In a recent piece for Newsweek, JD Vance, author of Hillbilly Elegy and current Senate candidate, discussed why the government must stop treating leftist advocacy organizations operating under the guise of being non-profits as true charities. In his view, those leftist organizations should be taxed and treated much the same as any other company.
Mr. Vance begins by describing how the tax code, as it currently stands, tends to benefit “non-profits” that are really advocacy organizations:
“Mr. Biden’s proposals would encourage the wealthy to find new workarounds to reduce the amount of tax they or their heirs pay,” reported the New York Times. “Mr. Biden could have limited that workaround by proposing a cap on itemized deductions for high earners, as he did in the campaign, but such a plan was not included in his $4 trillion economic agenda introduced this spring.”
This makes little sense if you assume Biden’s tax policy is simply a way to raise revenue. But ask yourself who stands to benefit from this massive cash infusion, and it all becomes a little clearer. Among the biggest beneficiaries of left-wing donor money will be progressive advocacy organizations.
Mr. Vance then goes on to show what type of people the organizations are employing with that money, and in doing so shows that they’re not “charities,” as we usually think of them, but rather radical advocacy and harassment groups:
Last month, Arizona graduate student Sarra Tekola recorded a viral video of herself harassing two younger students. Their sin? Sitting while white…Tekola, it turned out, was not merely an impassioned student, but a fellow of the Ford Foundation, a longtime backer of progressive causes. This was not a casual disagreement among students, but a political attack made possible by one the most powerful institutions in America.
This is hardly uncommon for the Ford Foundation. The group’s fellowship email directory is used to harass anyone—inside or outside of the organization—who dares question leftist orthodoxy.
Next, Mr. Vance goes on to show that these so-called charities are, in reality, massive funds that might hold up to a trillion dollars in wealth, wealth that is used for the left:
While theoretically dedicated to charity, the president of the Ford Foundation, Darren Walker, has been on the board of some of America’s largest and wealthiest corporations, and collects well over $1 million a year in various forms of compensation. Meanwhile, the foundation he runs possesses $16 billion of assets. Left-wing activism pays very well, it turns out, so long as it’s packaged as charity.
The Ford Foundation is hardly alone…Others include the Gates Foundation, the Macarthur Foundation and the Harvard university endowment. Taken together, they represent well over $1 trillion in wealth, and that wealth is deployed in almost exclusively partisan ways.
And in what “partisan ways” do they spend the money, in Vance’s opinion? They use their investment dollars to force the private equity funds that receive their dollars to bow to leftist orthodoxy. They use the flow of their investment dollars to force even public companies to adopt ESG benchmarks. And, of course, they fund other leftist causes.
But relatively little of the money, as Vance points out, is ever spent on charitable activities. Most of the money is retained in the fund or endowment and continues to grow, letting the “non-profits” amass ever-larger war chests with which they can influence companies and push them toward the left. The Ford Foundation, for example, earned $3.6 billion in on its $16 billion endowment. However,it spent just $1 billion of that endowment on charitable activities. The rest was retained and used to grow the Ford Foundation war chest.
Why can they do this? In Mr. Vance’s opinion, it’s because the tax structure is so favorable to them. As he puts it:
This is a troubling trend by itself, but the dirty little secret of this brand of well-endowed leftism is that it depends on a host of special favors from the government. Thanks to its endowment, Harvard operates as a hedge fund with a university on top. But the difference between Harvard’s endowment and any other hedge fund is that normal hedge funds pay substantial taxes and Harvard pays almost nothing. That’s right: when you call your hedge fund a charity, you get to pay your employees exorbitant salaries, accumulate billions in financial gains and then avoid any tax.
In the end, Mr. Vance proposes a solution some might see as radical, but he sees as perfectly sensible:
It is against this backdrop that I proposed we tax the assets of these foundations, and shrink their size over time…

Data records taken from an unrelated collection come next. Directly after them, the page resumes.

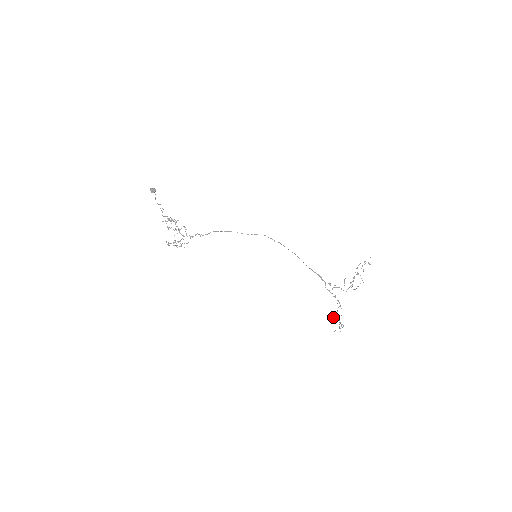
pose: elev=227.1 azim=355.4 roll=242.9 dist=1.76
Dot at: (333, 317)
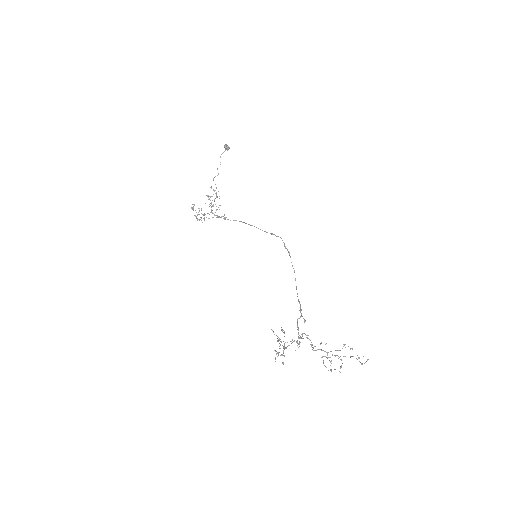
Dot at: occluded
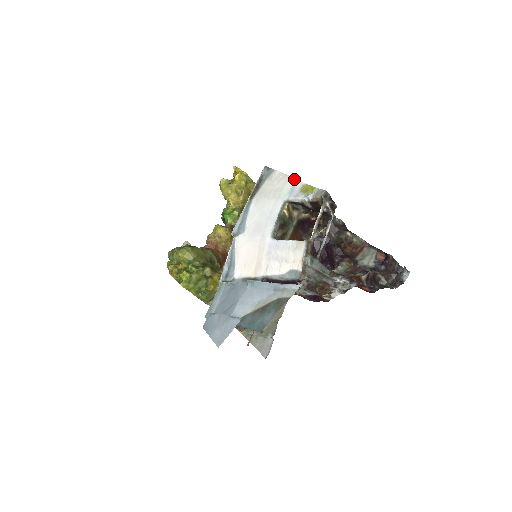
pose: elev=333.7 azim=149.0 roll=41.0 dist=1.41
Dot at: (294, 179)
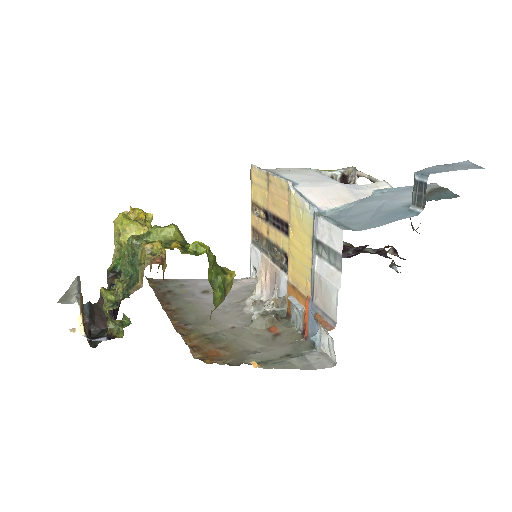
Dot at: (303, 168)
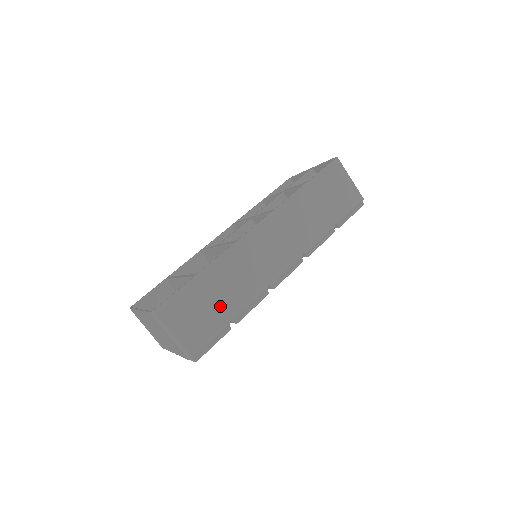
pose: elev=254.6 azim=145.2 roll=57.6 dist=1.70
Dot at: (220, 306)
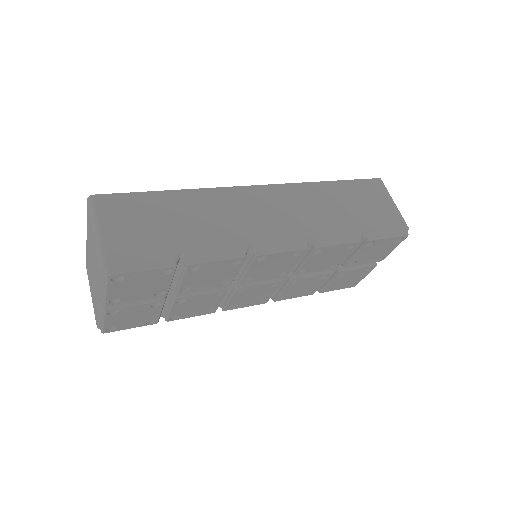
Dot at: (175, 232)
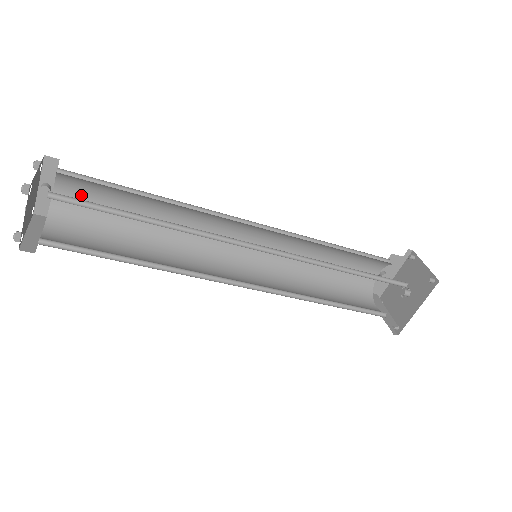
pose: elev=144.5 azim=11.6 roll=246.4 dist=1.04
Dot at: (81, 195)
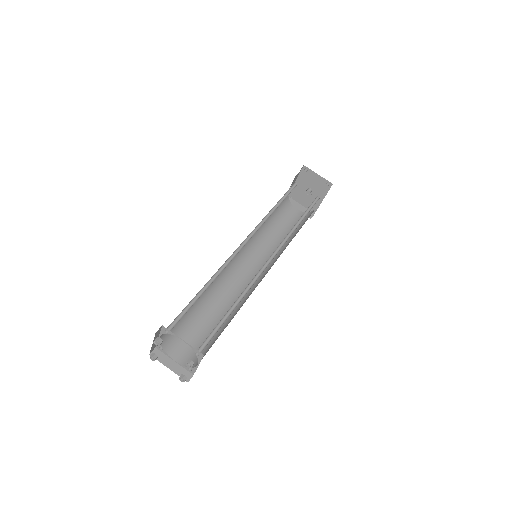
Dot at: occluded
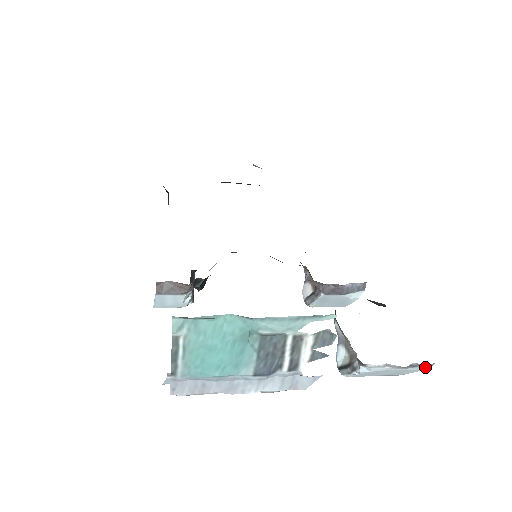
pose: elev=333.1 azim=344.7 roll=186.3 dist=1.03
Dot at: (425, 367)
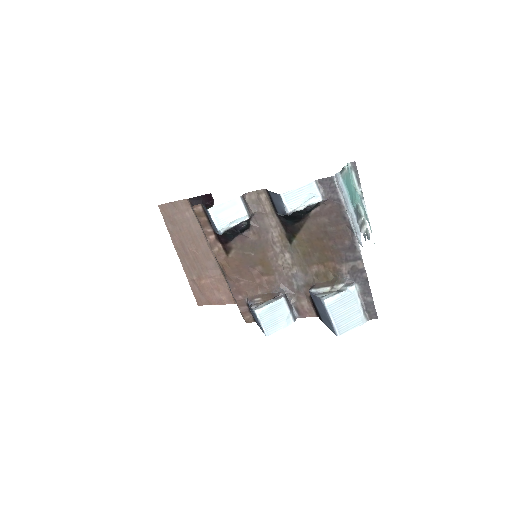
Dot at: (365, 320)
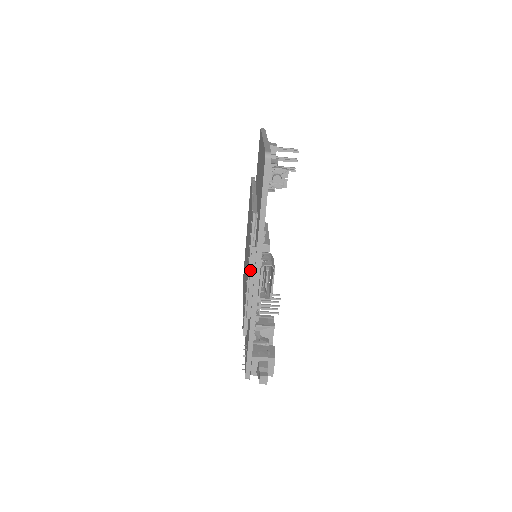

…Here’s a simple proposal: any charitable organization with an endowment over $100 million must spend 20 percent of its endowment each year, or else it loses its 501c3 status and the preferential treatment of its income. This would allow colleges and other secular nonprofits to maintain an endowment without accumulating a war chest of money. And it would encourage “charities” to spend a little more time on their core mission and a little less time manipulating and influencing capital markets.

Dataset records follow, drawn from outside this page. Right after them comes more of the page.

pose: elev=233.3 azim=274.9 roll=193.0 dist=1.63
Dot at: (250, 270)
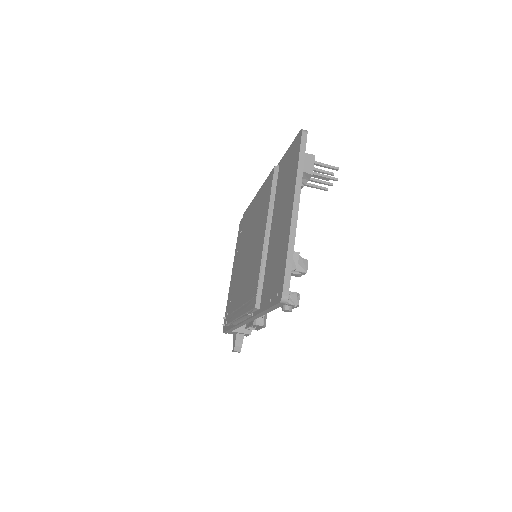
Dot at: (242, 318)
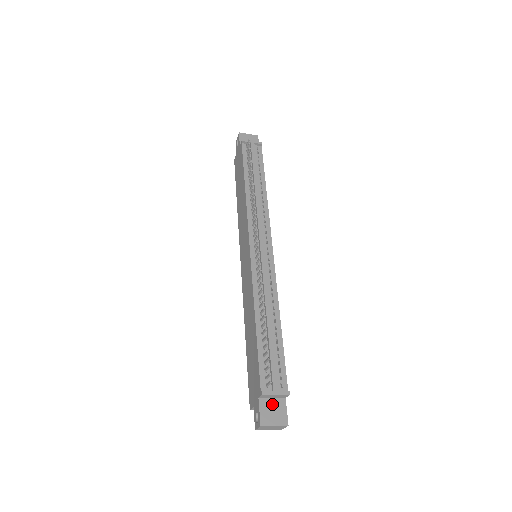
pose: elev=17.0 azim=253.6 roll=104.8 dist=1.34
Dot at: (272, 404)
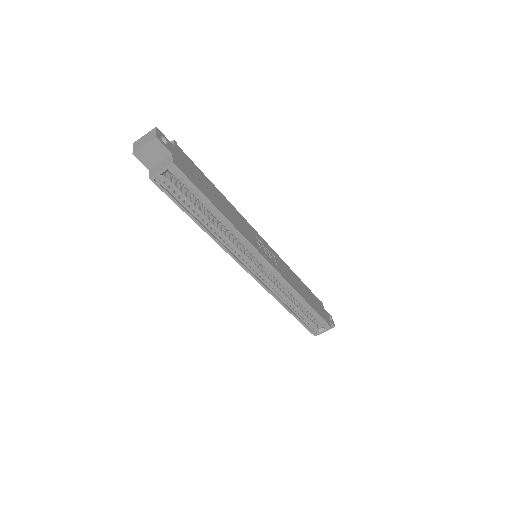
Dot at: occluded
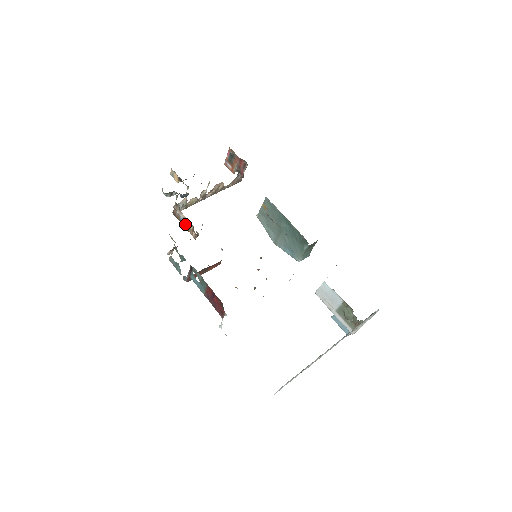
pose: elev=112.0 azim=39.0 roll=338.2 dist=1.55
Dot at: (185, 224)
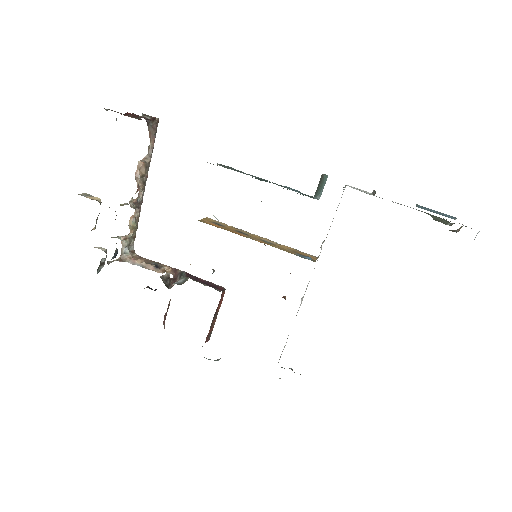
Dot at: (150, 268)
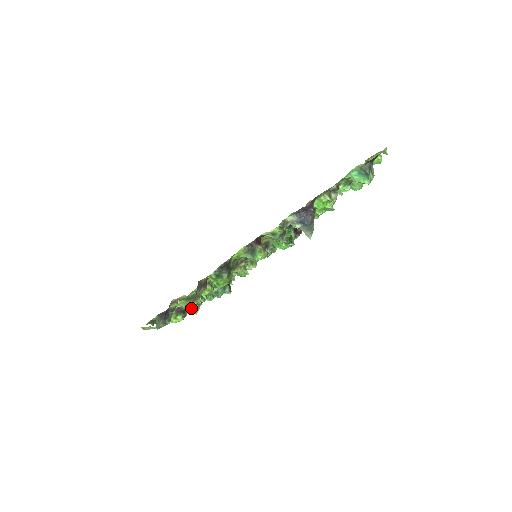
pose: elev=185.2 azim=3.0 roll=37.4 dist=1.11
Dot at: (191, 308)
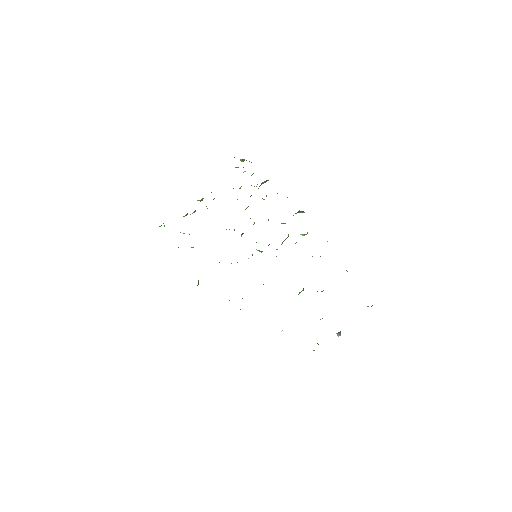
Dot at: occluded
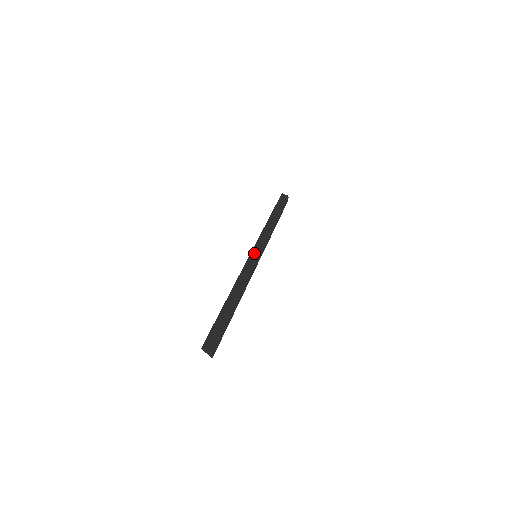
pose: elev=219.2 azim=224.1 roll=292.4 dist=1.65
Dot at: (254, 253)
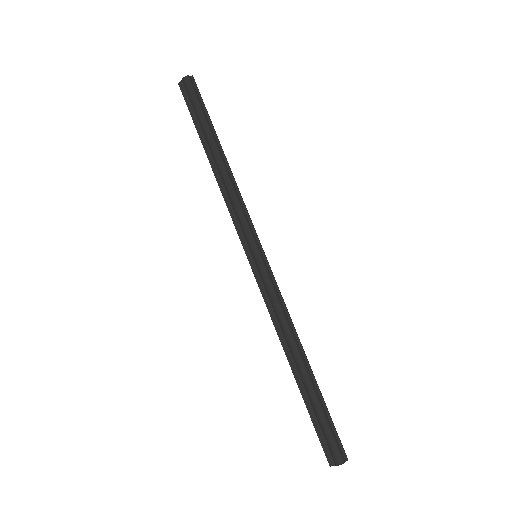
Dot at: (250, 258)
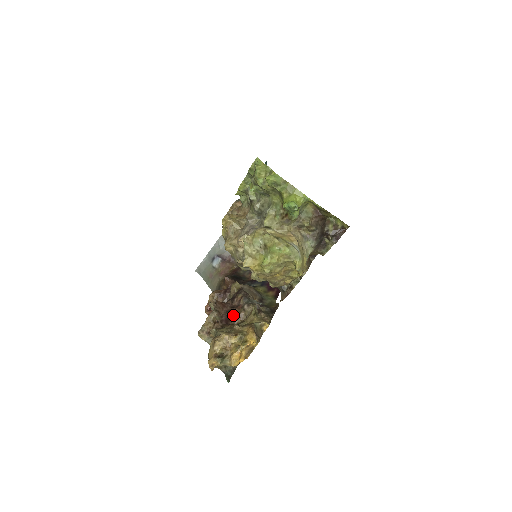
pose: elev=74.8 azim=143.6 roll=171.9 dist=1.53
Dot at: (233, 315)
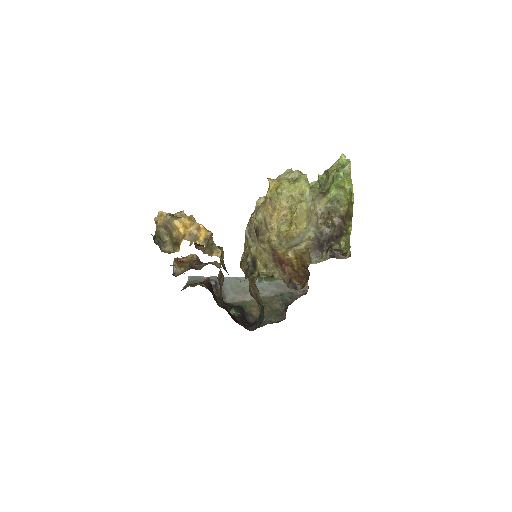
Dot at: (201, 246)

Rather than continue to let radical groups grow in size in resources, Mr. Vance plans on taxing them and forcing them to either act as the charities they claim to be or lose the tax status originally meant for charities.
Mr. Vance takes care to point out that other conservatives might disagree. However, in his view, it’s too late to keep clutching pearls and worrying. Now, he says, is the time for action:
The time for complaining has passed. The time for action is now. These organizations have declared war on America; now, we fight back.